Shelley is a Professor in the Department of Geography, University of Calgary. She has 30 years of experience studying human-wildlife conflict, specializing in wolves and coyotes in Canada. She has worked with wild and captive wolves and coyotes, raised coyote pups, worked directly in co-existence mitigation for urban coyotes, is an expert wildlife tracker and an established geospatial analyst. Shelley’s Canid Conservation Science Lab employs the principles of Compassionate Conservation, advocating for improved animal welfare in science. She has published on conservation topics in diverse venues – including the journals of Biogeography, Conservation Biology, Canadian Geographer, Canadian Journal of Social Sciences, Human Dimensions of Wildlife, among others. She received Social Sciences and Humanities Research (SSHRC) funding to implement the Foothills Coyote Initiative (2015-present), which combines in-depth interviews with geospatial analysis to understand motivations driving landowner behaviours towards coyotes.

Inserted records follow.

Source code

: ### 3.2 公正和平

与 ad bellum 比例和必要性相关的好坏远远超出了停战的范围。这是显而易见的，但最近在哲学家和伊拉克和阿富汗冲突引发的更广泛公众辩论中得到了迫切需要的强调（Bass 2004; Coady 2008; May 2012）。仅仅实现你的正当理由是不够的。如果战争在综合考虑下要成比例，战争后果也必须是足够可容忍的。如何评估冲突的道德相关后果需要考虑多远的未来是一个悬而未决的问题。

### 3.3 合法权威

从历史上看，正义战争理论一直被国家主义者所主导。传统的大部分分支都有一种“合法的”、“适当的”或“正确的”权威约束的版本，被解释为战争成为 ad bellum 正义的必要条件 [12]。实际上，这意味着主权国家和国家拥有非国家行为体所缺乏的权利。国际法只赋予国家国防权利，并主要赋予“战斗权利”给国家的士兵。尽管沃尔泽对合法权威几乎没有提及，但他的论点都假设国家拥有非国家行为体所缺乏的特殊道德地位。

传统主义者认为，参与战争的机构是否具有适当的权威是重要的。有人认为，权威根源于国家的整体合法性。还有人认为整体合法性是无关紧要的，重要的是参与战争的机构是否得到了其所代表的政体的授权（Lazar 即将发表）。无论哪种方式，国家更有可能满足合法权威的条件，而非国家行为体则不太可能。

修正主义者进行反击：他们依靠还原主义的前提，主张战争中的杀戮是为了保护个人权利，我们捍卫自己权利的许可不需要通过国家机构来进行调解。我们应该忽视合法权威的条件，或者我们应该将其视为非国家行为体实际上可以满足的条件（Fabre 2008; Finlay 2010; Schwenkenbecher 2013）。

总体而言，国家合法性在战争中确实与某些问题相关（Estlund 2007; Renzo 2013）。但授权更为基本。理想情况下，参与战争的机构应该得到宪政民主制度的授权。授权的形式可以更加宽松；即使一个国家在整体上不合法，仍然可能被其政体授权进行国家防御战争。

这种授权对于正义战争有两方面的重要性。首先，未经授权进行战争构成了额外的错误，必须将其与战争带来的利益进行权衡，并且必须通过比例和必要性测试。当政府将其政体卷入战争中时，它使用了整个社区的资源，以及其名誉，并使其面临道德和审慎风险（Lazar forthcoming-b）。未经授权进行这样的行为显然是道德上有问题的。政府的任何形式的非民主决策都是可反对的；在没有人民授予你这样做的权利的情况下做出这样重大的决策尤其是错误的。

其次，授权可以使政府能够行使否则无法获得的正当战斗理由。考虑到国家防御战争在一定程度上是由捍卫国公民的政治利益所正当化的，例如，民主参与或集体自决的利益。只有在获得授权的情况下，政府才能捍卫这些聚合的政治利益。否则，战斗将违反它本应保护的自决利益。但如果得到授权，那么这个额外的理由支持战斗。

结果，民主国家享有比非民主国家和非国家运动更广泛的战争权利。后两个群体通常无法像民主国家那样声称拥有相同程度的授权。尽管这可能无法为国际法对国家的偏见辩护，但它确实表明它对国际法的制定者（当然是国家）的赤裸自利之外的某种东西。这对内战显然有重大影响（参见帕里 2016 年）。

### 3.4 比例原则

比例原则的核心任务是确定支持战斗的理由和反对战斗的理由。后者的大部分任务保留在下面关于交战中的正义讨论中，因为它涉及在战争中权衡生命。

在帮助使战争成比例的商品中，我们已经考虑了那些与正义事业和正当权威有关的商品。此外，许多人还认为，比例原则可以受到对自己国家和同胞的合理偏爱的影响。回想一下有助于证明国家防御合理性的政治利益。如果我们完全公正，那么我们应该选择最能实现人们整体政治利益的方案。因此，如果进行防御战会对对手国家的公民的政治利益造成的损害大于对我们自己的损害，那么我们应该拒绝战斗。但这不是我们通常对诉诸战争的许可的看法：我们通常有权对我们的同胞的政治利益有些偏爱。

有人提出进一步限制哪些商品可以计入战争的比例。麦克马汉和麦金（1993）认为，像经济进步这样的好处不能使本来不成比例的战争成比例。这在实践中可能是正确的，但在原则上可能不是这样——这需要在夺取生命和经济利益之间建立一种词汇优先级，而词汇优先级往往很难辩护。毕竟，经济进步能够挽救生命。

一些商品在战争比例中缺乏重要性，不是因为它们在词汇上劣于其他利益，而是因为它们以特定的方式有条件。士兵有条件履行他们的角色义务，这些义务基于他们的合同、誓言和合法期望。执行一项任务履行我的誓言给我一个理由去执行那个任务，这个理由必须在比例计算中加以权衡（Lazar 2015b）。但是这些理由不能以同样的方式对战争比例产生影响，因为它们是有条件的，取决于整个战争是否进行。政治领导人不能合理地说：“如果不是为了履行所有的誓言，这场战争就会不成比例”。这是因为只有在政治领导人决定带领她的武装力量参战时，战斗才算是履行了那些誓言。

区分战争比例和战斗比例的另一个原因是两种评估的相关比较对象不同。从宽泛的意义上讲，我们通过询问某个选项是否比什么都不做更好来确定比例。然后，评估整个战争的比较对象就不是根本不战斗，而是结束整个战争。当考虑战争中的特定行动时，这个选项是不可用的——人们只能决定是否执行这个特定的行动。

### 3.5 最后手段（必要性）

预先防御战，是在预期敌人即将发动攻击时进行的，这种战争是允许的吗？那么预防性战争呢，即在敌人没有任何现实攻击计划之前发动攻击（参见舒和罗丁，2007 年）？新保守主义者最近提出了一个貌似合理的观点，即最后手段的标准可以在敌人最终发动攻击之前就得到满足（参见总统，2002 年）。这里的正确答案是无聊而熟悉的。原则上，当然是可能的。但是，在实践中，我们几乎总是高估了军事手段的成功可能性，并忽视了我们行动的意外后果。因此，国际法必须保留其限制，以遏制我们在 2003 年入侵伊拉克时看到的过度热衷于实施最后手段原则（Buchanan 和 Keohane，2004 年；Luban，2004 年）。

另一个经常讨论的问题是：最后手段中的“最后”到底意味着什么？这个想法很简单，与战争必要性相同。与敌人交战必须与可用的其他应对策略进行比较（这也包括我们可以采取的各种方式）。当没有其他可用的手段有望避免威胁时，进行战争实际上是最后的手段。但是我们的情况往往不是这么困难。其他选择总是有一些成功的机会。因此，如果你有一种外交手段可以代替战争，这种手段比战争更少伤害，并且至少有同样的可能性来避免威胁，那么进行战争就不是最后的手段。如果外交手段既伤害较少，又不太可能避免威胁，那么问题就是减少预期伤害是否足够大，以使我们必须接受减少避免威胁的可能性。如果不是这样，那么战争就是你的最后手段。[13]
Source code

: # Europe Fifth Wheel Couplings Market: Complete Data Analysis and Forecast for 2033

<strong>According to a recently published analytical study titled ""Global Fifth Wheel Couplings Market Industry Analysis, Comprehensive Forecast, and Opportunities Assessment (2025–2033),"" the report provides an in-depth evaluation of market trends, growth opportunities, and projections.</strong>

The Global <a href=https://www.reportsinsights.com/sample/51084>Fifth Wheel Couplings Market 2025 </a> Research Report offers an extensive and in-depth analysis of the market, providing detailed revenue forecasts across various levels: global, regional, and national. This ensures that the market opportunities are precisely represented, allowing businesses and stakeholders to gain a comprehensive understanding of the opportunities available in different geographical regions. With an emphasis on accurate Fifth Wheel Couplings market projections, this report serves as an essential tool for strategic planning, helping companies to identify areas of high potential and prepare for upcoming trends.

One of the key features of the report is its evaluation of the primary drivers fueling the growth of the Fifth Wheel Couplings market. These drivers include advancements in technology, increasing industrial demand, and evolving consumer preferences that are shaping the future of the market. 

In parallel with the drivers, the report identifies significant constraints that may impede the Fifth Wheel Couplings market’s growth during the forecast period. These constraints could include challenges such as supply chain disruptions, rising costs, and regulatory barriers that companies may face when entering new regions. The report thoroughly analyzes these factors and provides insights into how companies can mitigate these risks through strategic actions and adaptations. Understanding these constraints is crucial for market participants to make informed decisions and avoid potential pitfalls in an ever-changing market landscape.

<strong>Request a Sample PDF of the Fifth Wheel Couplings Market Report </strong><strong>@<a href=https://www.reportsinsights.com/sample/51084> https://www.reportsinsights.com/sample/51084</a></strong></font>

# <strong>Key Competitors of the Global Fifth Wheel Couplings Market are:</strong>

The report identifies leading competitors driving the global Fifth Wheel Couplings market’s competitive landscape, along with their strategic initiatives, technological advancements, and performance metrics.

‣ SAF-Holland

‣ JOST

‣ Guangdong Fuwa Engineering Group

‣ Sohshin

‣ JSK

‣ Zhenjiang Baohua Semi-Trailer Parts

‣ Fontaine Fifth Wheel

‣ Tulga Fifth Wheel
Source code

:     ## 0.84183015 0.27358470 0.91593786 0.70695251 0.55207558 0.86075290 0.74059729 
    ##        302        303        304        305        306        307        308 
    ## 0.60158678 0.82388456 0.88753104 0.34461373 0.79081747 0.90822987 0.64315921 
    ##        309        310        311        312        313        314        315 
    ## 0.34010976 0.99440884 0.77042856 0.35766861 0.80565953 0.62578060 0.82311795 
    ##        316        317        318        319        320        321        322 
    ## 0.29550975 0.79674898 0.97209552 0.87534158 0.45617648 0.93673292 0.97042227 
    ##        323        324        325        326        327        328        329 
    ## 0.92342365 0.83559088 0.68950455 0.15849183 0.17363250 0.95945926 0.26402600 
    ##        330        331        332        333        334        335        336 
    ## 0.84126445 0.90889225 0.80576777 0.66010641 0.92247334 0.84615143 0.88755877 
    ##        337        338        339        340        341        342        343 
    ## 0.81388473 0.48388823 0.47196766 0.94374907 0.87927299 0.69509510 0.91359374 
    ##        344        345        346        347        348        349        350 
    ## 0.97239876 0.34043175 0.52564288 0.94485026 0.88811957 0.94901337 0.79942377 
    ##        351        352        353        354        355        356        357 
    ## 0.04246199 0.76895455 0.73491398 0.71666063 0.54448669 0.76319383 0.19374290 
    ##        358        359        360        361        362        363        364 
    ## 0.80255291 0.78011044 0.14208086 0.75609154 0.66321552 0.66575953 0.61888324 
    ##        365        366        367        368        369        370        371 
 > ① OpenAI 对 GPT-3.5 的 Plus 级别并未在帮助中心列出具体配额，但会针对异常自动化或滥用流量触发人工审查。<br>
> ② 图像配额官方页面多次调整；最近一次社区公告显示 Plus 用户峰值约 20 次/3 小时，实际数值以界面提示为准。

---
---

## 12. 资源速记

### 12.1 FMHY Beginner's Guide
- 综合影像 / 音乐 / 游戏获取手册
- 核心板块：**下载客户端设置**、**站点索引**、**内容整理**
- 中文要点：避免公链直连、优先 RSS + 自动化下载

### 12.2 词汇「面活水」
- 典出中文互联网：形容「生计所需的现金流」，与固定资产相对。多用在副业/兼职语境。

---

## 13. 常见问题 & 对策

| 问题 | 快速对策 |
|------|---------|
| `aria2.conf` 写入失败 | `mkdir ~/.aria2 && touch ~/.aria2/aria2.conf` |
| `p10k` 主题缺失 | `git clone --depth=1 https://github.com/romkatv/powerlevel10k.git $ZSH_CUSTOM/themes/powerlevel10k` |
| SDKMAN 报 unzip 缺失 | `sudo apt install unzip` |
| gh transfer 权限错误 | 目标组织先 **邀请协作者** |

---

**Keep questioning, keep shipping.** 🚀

In a professional volunteer capacity, Shelley also serves on Boards for: Calgary Institute for the Humanities, Project Coyote USA, and the Yellowstone Ecological Research Council. She also serves as an elected Senator, University of Calgary. Shelley contributes to her community through media interviews, public presentations, and guided field trips (e.g. Jane's Walk). She is an avid horsewoman, having volunteered in breed demos at Calgary Stampede and Spruce Meadows, and participated with mounted ride teams in several Calgary Stampede, Canmore Canada Day, and Cochrane parades.